Qui sont les Mongols du sud du désert du Gobi




le désert de Gobi, Mongolie intérieure, Chine iamge libre de droit
Yourte mongole


Dans la voie de l’errance, je mets en scène des nomades mongols issus du désert de Gobi ; plus particulièrement en Mongolie intérieure, une grande province de Chine. Leur voyage est long et passe par le Tibet et le Népal. Je présente ici quelques données supplémentaires sur leur terroir.
 

Le désert du Gobi


Le Gobi, immense, aride et glacial en hiver, vient d’un nom chinois signifiant le désert. Contrairement à ses confrères, il est constitué de peu de sable, mais plutôt de rocs. À la limite entre la steppe et le désert dentelés de montagnes, les parents des jeunes héros élèvent des chameaux, brebis et juments. Ils résident dans des yourtes de feutre, été comme hiver. Au gré des saisons, ils produisent de la viande, des dérivés du lait et de la laine pour le cachemire. Les équins sont leurs compagnons depuis leur plus jeune âge ; le crin est connu par les violonistes pour sa qualité. Les jeux de compétition et les fêtes soudent les clans ; l’éducation des enfants relève de la femme et des grands-parents. Les nomades luttent quotidiennement contre la sédentarisation planifiée par le gouvernement.

La culture

L’univers de ces garçons est teinté de bouddhisme et de chamanisme ; pour l’un d’eux, d’athéisme. Naranbaatar est tchakhar et Barga, par son père, khalkha par sa mère ; dans ses gènes sont présents une partie des vingt-cinq ethnies de Mongolie. Bien que le nom de la province fait honneur à leurs ancêtres, les Mongols restent en minorité dans leur propre pays ; comme au Tibet, la politique d’immigration renforce régulièrement la majorité han.

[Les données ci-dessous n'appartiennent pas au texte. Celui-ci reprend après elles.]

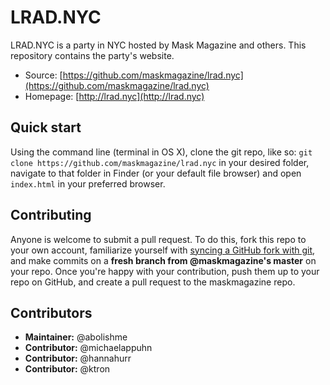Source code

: # LRAD.NYC

LRAD.NYC is a party in NYC hosted by Mask Magazine and others. This repository contains the party's website.

* Source: [https://github.com/maskmagazine/lrad.nyc](https://github.com/maskmagazine/lrad.nyc)
* Homepage: [http://lrad.nyc](http://lrad.nyc)

<!--
## Status 
 [![Build Status](https://travis-ci.org/h5bp/html5-boilerplate.svg)](https://travis-ci.org/h5bp/html5-boilerplate)
[![devDependency Status](https://david-dm.org/h5bp/html5-boilerplate/dev-status.svg)](https://david-dm.org/h5bp/html5-boilerplate#info=devDependencies)
 -->
## Quick start

Using the command line (terminal in OS X), clone the git repo, like so: `git clone
   https://github.com/maskmagazine/lrad.nyc` in your desired folder, navigate to that folder in Finder (or your default file browser) and open `index.html` in your preferred browser.

## Contributing

Anyone is welcome to submit a pull request. To do this, fork this repo to your own account, familiarize yourself with [syncing a GitHub fork with git](https://help.github.com/articles/syncing-a-fork/), and make commits on a **fresh branch from @maskmagazine's master** on your repo. Once you're happy with your contribution, push them up to your repo on GitHub, and create a pull request to the maskmagazine repo.

## Contributors

* **Maintainer:**   @abolishme
* **Contributor:**  @michaelappuhn
* **Contributor:**  @hannahurr
* **Contributor:**  @ktron
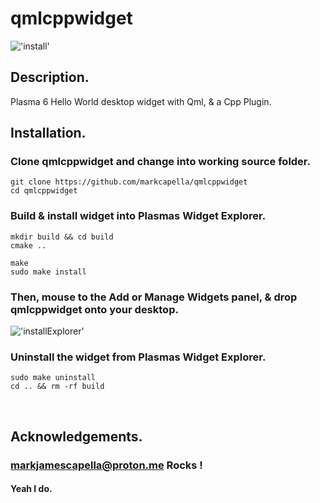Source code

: 
# qmlcppwidget
!['install'](https://github.com/markcapella/qmlcppwidget/qmlcppwidget.png)

## Description.
Plasma 6 Hello World desktop widget with Qml, & a Cpp Plugin.
&nbsp;

## Installation.

### Clone qmlcppwidget and change into working source folder.
    git clone https://github.com/markcapella/qmlcppwidget
    cd qmlcppwidget

### Build & install widget into Plasmas Widget Explorer.
    mkdir build && cd build
    cmake ..

    make
    sudo make install

### Then, mouse to the Add or Manage Widgets panel, & drop qmlcppwidget onto your desktop.
!['installExplorer'](https://github.com/markcapella/qmlcppwidget/qmlcppwidgetExplorer.png)

### Uninstall the widget from Plasmas Widget Explorer.
    sudo make uninstall
    cd .. && rm -rf build

&nbsp;
## Acknowledgements.

### markjamescapella@proton.me Rocks !

#### Yeah I do.
&nbsp;

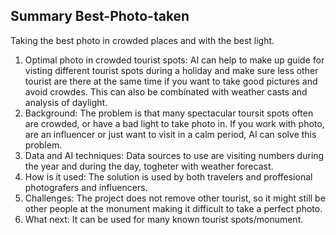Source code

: ## Summary Best-Photo-taken
Taking the best photo in crowded places and with the best light.
1.	Optimal photo in crowded tourist spots: AI can help to make up guide for visting different tourist spots during a holiday and make sure less other tourist are there at the same time if you want to take good pictures and avoid crowdes. This can also be combinated with weather casts and analysis of daylight.
2.	Background: The problem is that many spectacular toursit spots often are crowded, or have a bad light to take photo in. If you work with photo, are an influencer or just want to visit in a calm period, AI can solve this problem. 
3.	Data and AI techniques: Data sources to use are visiting numbers during the year and during the day, togheter with weather forecast. 
4.	How is it used: The solution is used by both travelers and proffesional photografers and influencers. 
5.	Challenges: The project does not remove other tourist, so it might still be other people at the monument making it difficult to take a perfect photo.
6.	What next: It can be used for many known tourist spots/monument.
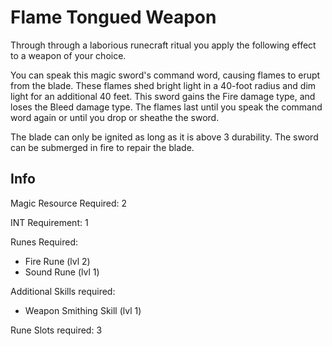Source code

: # Flame Tongued Weapon

Through through a laborious runecraft ritual you apply the following effect to a weapon of your choice.

You can  speak this magic sword's command word, causing flames to erupt from the blade. These flames shed bright light in a 40-foot radius and dim light for an additional 40 feet. This sword gains the Fire damage type, and loses the Bleed damage type. The flames last until you  speak the command word again or until you drop or sheathe the sword.

The blade can only be ignited as long as it is above 3 durability. The sword can be submerged in fire to repair the blade.

## Info

Magic Resource Required: 2

INT Requirement: 1

Runes Required:

- Fire Rune (lvl 2)
- Sound Rune (lvl 1)

Additional Skills required:

- Weapon Smithing Skill (lvl 1)

Rune Slots required: 3
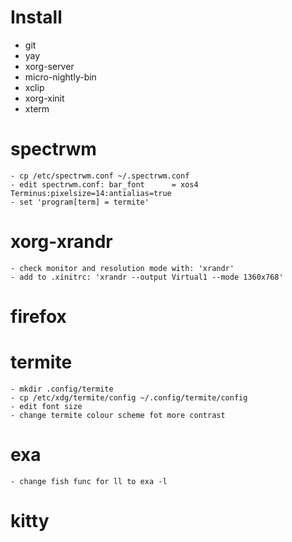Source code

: # Install

- git
- yay
- xorg-server
- micro-nightly-bin
- xclip
- xorg-xinit
- xterm

# spectrwm
	- cp /etc/spectrwm.conf ~/.spectrwm.conf
	- edit spectrwm.conf: bar_font		= xos4 Terminus:pixelsize=14:antialias=true
	- set 'program[term] = termite'

# xorg-xrandr
	- check monitor and resolution mode with: 'xrandr'
	- add to .xinitrc: 'xrandr --output Virtual1 --mode 1360x768'
	
# firefox

# termite
	- mkdir .config/termite
	- cp /etc/xdg/termite/config ~/.config/termite/config
	- edit font size
	- change termite colour scheme fot more contrast

# exa
	- change fish func for ll to exa -l

# kitty
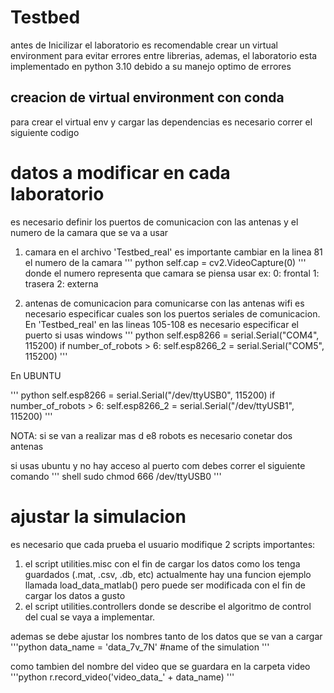 # Testbed

antes de Inicilizar el laboratorio es recomendable crear un virtual environment para evitar errores entre librerias, ademas, el laboratorio esta implementado en python 3.10 debido a su manejo optimo de errores

## creacion de virtual environment con conda
 para crear el virtual env y cargar las dependencias es necesario correr el siguiente codigo
  

# datos a modificar en cada laboratorio
es necesario definir los puertos de comunicacion con las antenas y el numero de la camara que se va a usar

1. camara
en el archivo 'Testbed_real' es importante cambiar en la linea 81 el numero de la camara 
''' python
        self.cap = cv2.VideoCapture(0)
'''
donde el numero representa que camara se piensa usar
ex:
0: frontal
1: trasera
2: externa

2. antenas de comunicacion
para comunicarse con las antenas wifi es necesario especificar cuales son los puertos seriales de comunicacion.
En 'Testbed_real' en las lineas 105-108 es necesario especificar el puerto
si usas windows
''' python
    self.esp8266 = serial.Serial("COM4", 115200)
    if number_of_robots > 6:
        self.esp8266_2 = serial.Serial("COM5", 115200)
'''

En UBUNTU

''' python
    self.esp8266 = serial.Serial("/dev/ttyUSB0", 115200)
    if number_of_robots > 6:
        self.esp8266_2 = serial.Serial("/dev/ttyUSB1", 115200)
'''

NOTA: si se van a realizar mas d e8 robots es necesario conetar dos antenas

si usas ubuntu y no hay acceso al puerto com debes correr el siguiente comando 
''' shell
sudo chmod 666 /dev/ttyUSB0
'''

# ajustar la simulacion
es necesario que cada prueba el usuario modifique 2 scripts importantes:
1. el script utilities.misc con el fin de cargar los datos como los tenga guardados (.mat, .csv, .db, etc) actualmente hay una funcion ejemplo llamada load_data_matlab() pero puede ser modificada con el fin de cargar los datos a gusto
2. el script utilities.controllers donde se describe el algoritmo de control del cual se vaya a implementar.

ademas se debe ajustar los nombres tanto de los datos que se van a cargar
'''python 
data_name = 'data_7v_7N' #name of the simulation
'''

como tambien del nombre del video que se guardara en la carpeta video
'''python 
r.record_video('video_data_' + data_name)
'''

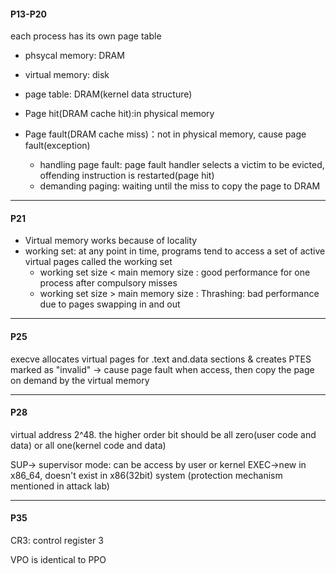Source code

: 

#### P13-P20

each process has its own page table

- phsycal memory: DRAM
- virtual memory: disk
- page table: DRAM(kernel data structure)


- Page hit(DRAM cache hit):in physical memory
- Page fault(DRAM cache miss)：not in physical memory, cause page fault(exception)
  - handling page fault: page fault handler selects a victim to be evicted, offending instruction is restarted(page hit)
  - demanding paging: waiting until the miss to copy the page to DRAM

---

#### P21
- Virtual memory works because of locality
- working set: at any point in time, programs tend to access a set of active virtual pages called the working set
  - working set size < main memory size : good performance for one process after compulsory misses
  - working set size > main memory size : Thrashing: bad performance due to pages swapping in and out 


---

#### P25
execve allocates virtual pages for .text and.data sections & creates PTES marked as "invalid" -> cause page fault when access, then copy the page on demand by the virtual memory

---

#### P28
virtual address 2^48. the higher order bit should be all zero(user code and data) or all one(kernel code and data)

SUP-> supervisor mode: can be access by user or kernel
EXEC->new in x86_64, doesn't exist in x86(32bit) system (protection mechanism mentioned in attack lab)

---

#### P35
CR3: control register 3

VPO is identical to PPO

Durant leur errance involontaire, les trois enfants trouveront de l’entraide auprès des chamans et des lamas des contrées traversées. Comme dans leurs familles, mélangées de cultures chamaniques et bouddhistes, ils vont se faufiler entre ces deux mondes ; un chant aux esprits va les guider sur leur voie unique. Appelé par la montagne, Naranbaatar va rencontrer son animal totem et revenir à la destinée qui lui avait été tracée.

Tout au long du récit, sautant sur chaque astre de la Grande Ours, en passant par les cinq éléments communs aux Chinois, aux Mongols et aux Tibétains, jusqu’au piquet d’or, l’étoile polaire, le chant, les légendes et la musique sont évoqués dans mon roman. La musique anime le quotidien des nomades, elle berce les bébés et guérit les animaux ; elle est une langue commune à ces peuples autrefois rivaux ou unifiés.